In this paper, the authors' goal was to evaluate the impact of PET information on brain tumor surgery in children.

Methods

Between 1995 and 2007, 442 children were referred to the authors' institution for a newly diagnosed brain lesion. Of these, 85 were studied with FDG-PET and/or L-(methyl-11C)-methionine –PET in cases in which MR images were unable to assist in selecting accurate biopsy targets (35 patients) or to delineate tumors for maximal resection (50 patients). In surgical cases, PET and MR images were combined in image fusion planning for stereotactic biopsies or navigation-based resections. The preoperative planning images were compared postoperatively with MR imaging and PET findings and histological data for evaluating the clinical impact on the diagnostic yield and tumor resection.

Results

The PET data influenced surgical decisions or procedures in all cases.
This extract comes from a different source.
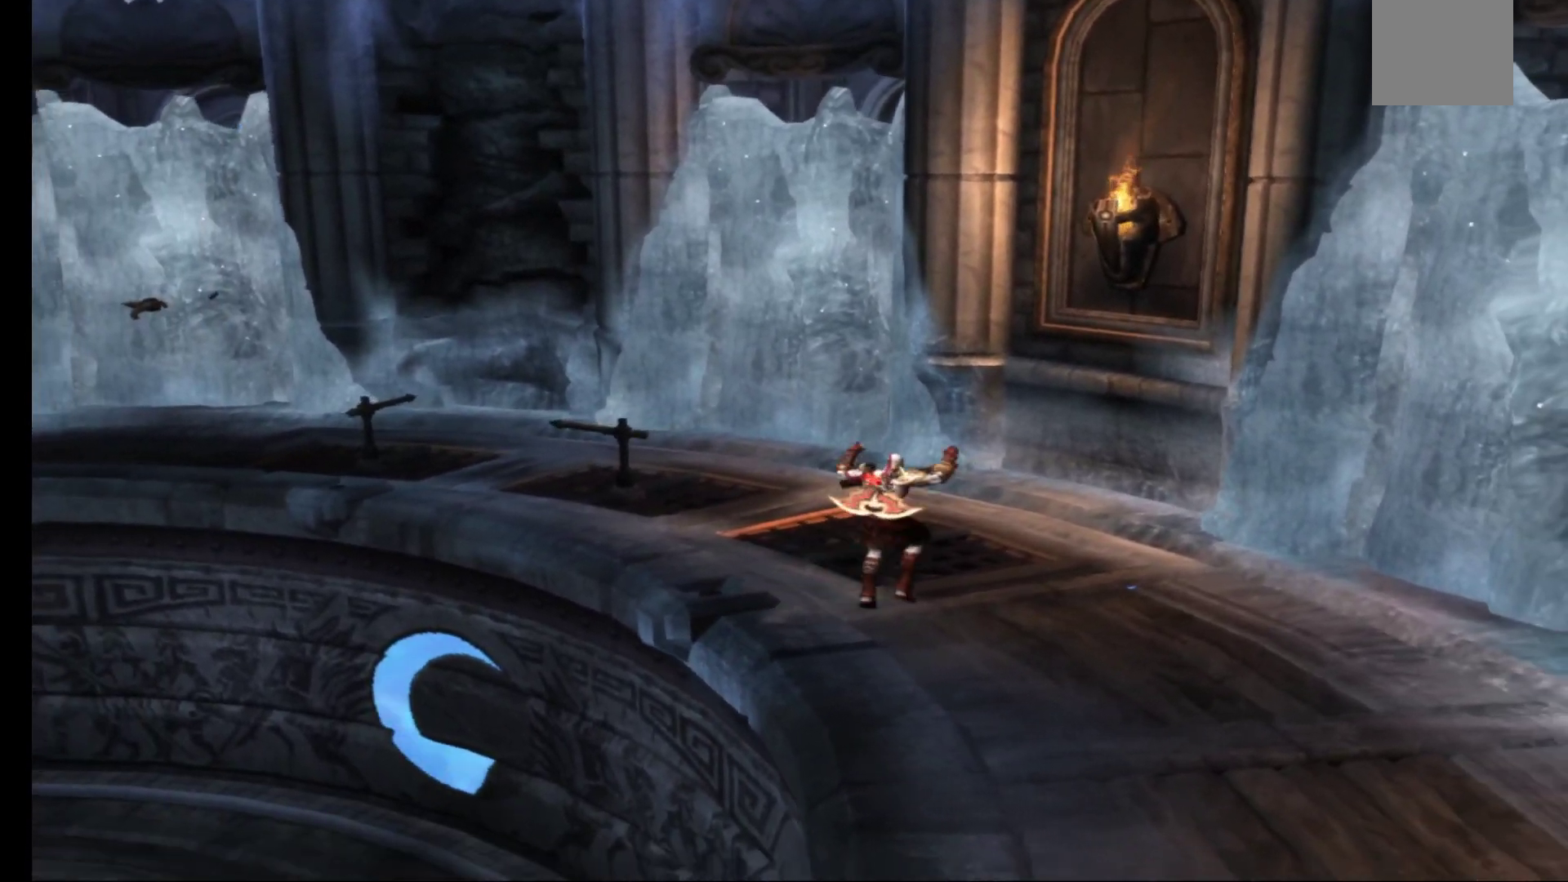
{"buttons": [], "left_stick": "up", "right_stick": "center", "events": [[17, "left_stick", "up"]]}
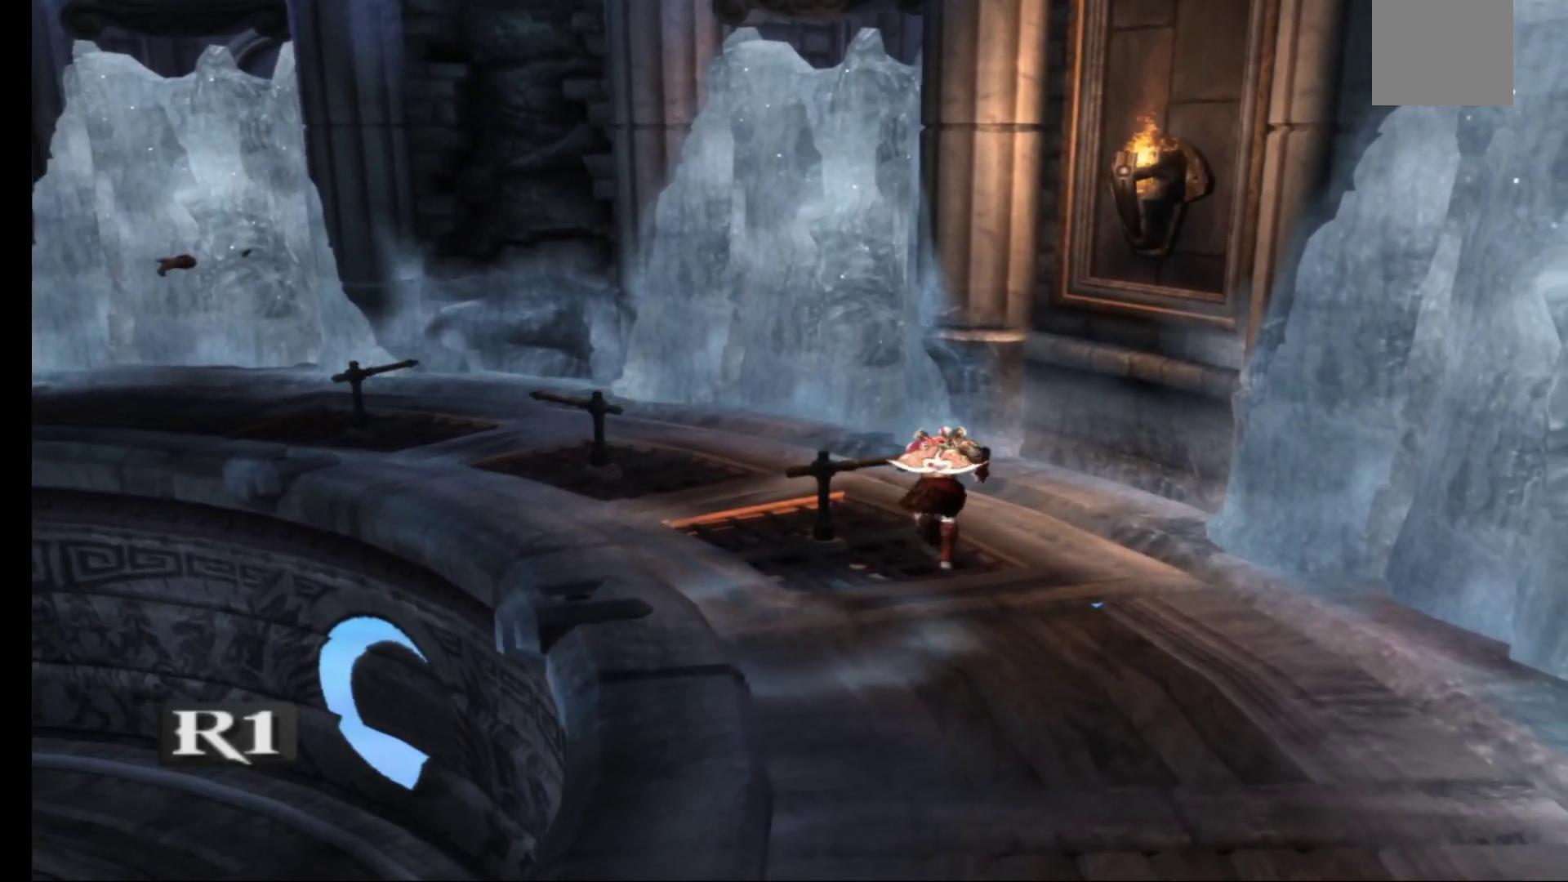
{"buttons": ["R1"], "left_stick": "up-left", "right_stick": "center", "events": [[17, "R1", "down"], [217, "left_stick", "up-left"]]}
The use of PET helped to better differentiate indolent from active components in complex lesions (in 12 patients); improved target selection and diagnostic yield of stereotactic biopsies without increasing the sampling; provided additional prognostic information; reduced the amount of tissue needed for biopsy sampling in brainstem lesions (in 20 cases); better delineated lesions that were poorly delineated on MR imaging and that infiltrated functional cortex (in 50 cases); significantly increased the amount of tumor tissue removed in cases in which total resection influenced survival (in 20 cases); guided resection in hypermetabolic areas (in 15 cases); improved early postoperative detection of residual tumor (in 20 cases); avoided unnecessary reoperation (in 5 cases); and supported the decision to undertake early second-look resection (in 8 cases).

Conclusions

The authors found that PET has a significant impact on the surgical decisions and procedures for managing pediatric brain tumors. Further studies may demonstrate whether PET improves outcomes in children.